The worldwide market for contract research organisations is growing at more than double the rate of the pharmaceutical industry that is the CROs’ revenue base.

The worldwide market for contract research organisations is growing at more than double the rate of the pharmaceutical industry that is the CROs’ revenue base.

The contract research sector was worth $13.7 billion last year, showing growth of 15% compared with around 6% for the whole of the pharmaceutical industry, notes a new report from Biopharm Knowledge Publishing.

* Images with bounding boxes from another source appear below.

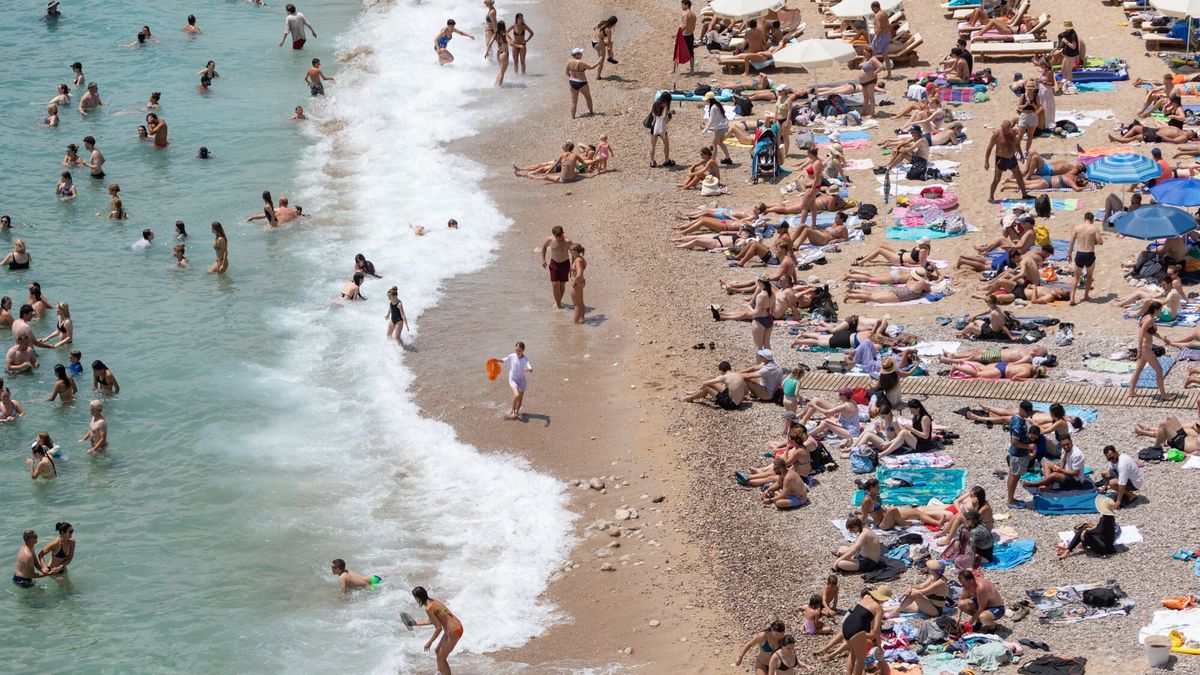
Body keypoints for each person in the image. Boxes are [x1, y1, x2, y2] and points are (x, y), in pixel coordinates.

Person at [410, 586, 463, 675]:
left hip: (453, 631)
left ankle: (441, 673)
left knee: (441, 658)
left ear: (418, 598)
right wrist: (416, 624)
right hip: (457, 627)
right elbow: (433, 621)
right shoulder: (434, 602)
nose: (415, 599)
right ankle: (440, 673)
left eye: (415, 597)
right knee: (437, 651)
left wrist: (429, 642)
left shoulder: (428, 609)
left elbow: (438, 628)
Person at [842, 585, 890, 675]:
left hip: (846, 625)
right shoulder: (879, 609)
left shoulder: (866, 598)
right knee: (861, 659)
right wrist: (879, 646)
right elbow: (876, 630)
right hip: (856, 631)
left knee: (852, 653)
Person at [986, 120, 1029, 202]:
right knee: (997, 179)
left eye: (1007, 129)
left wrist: (1021, 155)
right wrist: (986, 161)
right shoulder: (996, 134)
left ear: (1010, 128)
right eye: (1004, 129)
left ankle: (1024, 194)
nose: (1005, 131)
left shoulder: (1012, 132)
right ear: (1002, 127)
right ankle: (991, 196)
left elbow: (1017, 144)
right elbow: (989, 148)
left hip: (1012, 158)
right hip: (1001, 159)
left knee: (1019, 176)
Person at [678, 361, 746, 410]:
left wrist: (701, 387)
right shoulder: (738, 375)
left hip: (731, 404)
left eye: (720, 372)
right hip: (737, 402)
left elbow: (705, 383)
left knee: (706, 387)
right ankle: (696, 393)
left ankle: (689, 398)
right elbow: (746, 391)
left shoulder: (724, 377)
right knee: (712, 384)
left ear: (722, 371)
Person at [1067, 212, 1103, 305]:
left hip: (1080, 253)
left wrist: (1069, 254)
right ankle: (1086, 295)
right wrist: (1094, 240)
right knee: (1089, 275)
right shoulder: (1094, 228)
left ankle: (1072, 298)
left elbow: (1071, 243)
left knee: (1076, 277)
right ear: (1092, 220)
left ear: (1084, 218)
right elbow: (1100, 242)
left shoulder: (1077, 228)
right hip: (1089, 254)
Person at [1005, 400, 1035, 506]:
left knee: (1012, 474)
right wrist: (1028, 446)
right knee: (1015, 477)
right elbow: (1015, 442)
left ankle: (1011, 497)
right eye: (1028, 412)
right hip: (1018, 454)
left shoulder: (1016, 418)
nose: (1029, 414)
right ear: (1021, 410)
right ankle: (1010, 500)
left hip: (1016, 453)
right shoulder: (1018, 423)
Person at [540, 226, 573, 309]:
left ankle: (558, 301)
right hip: (554, 264)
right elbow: (544, 247)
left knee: (562, 285)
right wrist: (543, 259)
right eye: (557, 237)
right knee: (555, 285)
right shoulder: (550, 240)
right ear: (554, 235)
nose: (559, 238)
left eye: (561, 236)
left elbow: (573, 253)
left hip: (565, 264)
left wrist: (573, 265)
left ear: (563, 233)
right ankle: (558, 306)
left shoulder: (568, 242)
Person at [499, 341, 532, 420]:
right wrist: (495, 360)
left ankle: (517, 412)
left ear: (523, 350)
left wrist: (528, 369)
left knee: (520, 399)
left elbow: (531, 368)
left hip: (522, 380)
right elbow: (504, 360)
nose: (517, 352)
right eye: (516, 350)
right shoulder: (512, 356)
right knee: (517, 395)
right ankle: (512, 411)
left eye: (519, 351)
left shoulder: (525, 359)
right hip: (513, 379)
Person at [566, 47, 600, 118]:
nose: (582, 55)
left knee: (574, 101)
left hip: (572, 82)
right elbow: (591, 67)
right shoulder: (581, 63)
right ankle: (591, 112)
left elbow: (566, 72)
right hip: (582, 82)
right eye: (580, 53)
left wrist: (572, 77)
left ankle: (573, 117)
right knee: (588, 97)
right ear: (577, 55)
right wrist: (599, 62)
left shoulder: (569, 62)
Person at [649, 91, 673, 168]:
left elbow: (652, 114)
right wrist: (669, 118)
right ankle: (666, 160)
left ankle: (652, 162)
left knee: (653, 146)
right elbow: (664, 116)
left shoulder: (655, 103)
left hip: (654, 127)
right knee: (666, 144)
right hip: (661, 128)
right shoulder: (665, 105)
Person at [870, 0, 893, 77]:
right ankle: (889, 74)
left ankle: (873, 74)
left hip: (881, 36)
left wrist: (876, 39)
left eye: (872, 9)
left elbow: (879, 27)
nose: (872, 11)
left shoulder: (877, 15)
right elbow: (888, 24)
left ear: (875, 7)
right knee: (885, 56)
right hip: (886, 35)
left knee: (872, 54)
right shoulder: (885, 13)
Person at [676, 1, 697, 75]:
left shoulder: (685, 14)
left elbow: (684, 25)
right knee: (691, 53)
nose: (681, 7)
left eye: (682, 5)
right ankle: (692, 70)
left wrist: (677, 33)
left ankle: (674, 70)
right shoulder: (694, 15)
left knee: (678, 52)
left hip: (684, 35)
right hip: (691, 35)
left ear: (687, 5)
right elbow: (693, 27)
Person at [569, 243, 587, 324]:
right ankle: (581, 319)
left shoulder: (578, 261)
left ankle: (575, 324)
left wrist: (574, 282)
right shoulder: (579, 259)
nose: (571, 251)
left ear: (577, 251)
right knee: (580, 302)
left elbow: (579, 274)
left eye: (572, 250)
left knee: (576, 305)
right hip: (580, 283)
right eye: (570, 250)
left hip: (577, 283)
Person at [494, 20, 510, 86]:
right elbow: (510, 42)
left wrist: (487, 51)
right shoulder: (505, 34)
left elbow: (490, 43)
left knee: (500, 70)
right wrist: (518, 45)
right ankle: (499, 86)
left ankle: (495, 84)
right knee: (502, 72)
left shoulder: (496, 34)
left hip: (498, 53)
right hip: (504, 53)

The report identifies two main reasons for the current CRO boom. One is that, following years of weak R&D pipelines, there are now more drugs in development. The improvement is especially marked in the phases closer to launch, when large-scale clinical trials are needed, the report says.

The other reason is that, with sales growth running at a low ebb, pharmaceutical companies are trying to cut costs. “One place where they can do it is development – it is cheaper and probably more effective to outsource clinical trials than to manage them in-house,” Biopharm adds.

Among other reasons given for the outsourcing of pharmaceutical development are:

– globalisation to organisations that are more widely dispersed in clinical development than the company itself;

– lack of internal capacity;

– lack of internal expertise, coupled with the availability in CROs of external expertise that cannot be found in any one pharmaceutical company;

– accelerating the drug development process by accessing more rapid patient recruitment in emerging markets;

– a deliberate policy of outsourcing specific elements of drug development (e.g., Phase I trials or animal toxicology);

– the need for a more flexible development team, which is incompatible with a large centralised R&D organisation;

– a desire for “truly strategic” relations with a CRO that encompass the transfer of internal personnel to the CRO’s workforce, thereby reducing the company’s fixed overheads.

These drivers will continue to apply “for some time yet,” fuelling growth of the major publicly quoted CROs in particular, predicts The Contract Research Annual Review 2006.

In terms of numbers, CRO growth really happened – and reached its peak – in the 1980s and 1990s, although 10 of the existing players in North America and 15 in Europe were founded prior to 1960, it points out.

Since then, volume growth of CROs “has slowed down in most of the world so that in many regions the number of new CROs equals the number of CROs that go out of business … Only in the developing areas of Eastern Europe and Asia are the numbers of CROs growing significantly,” the report says.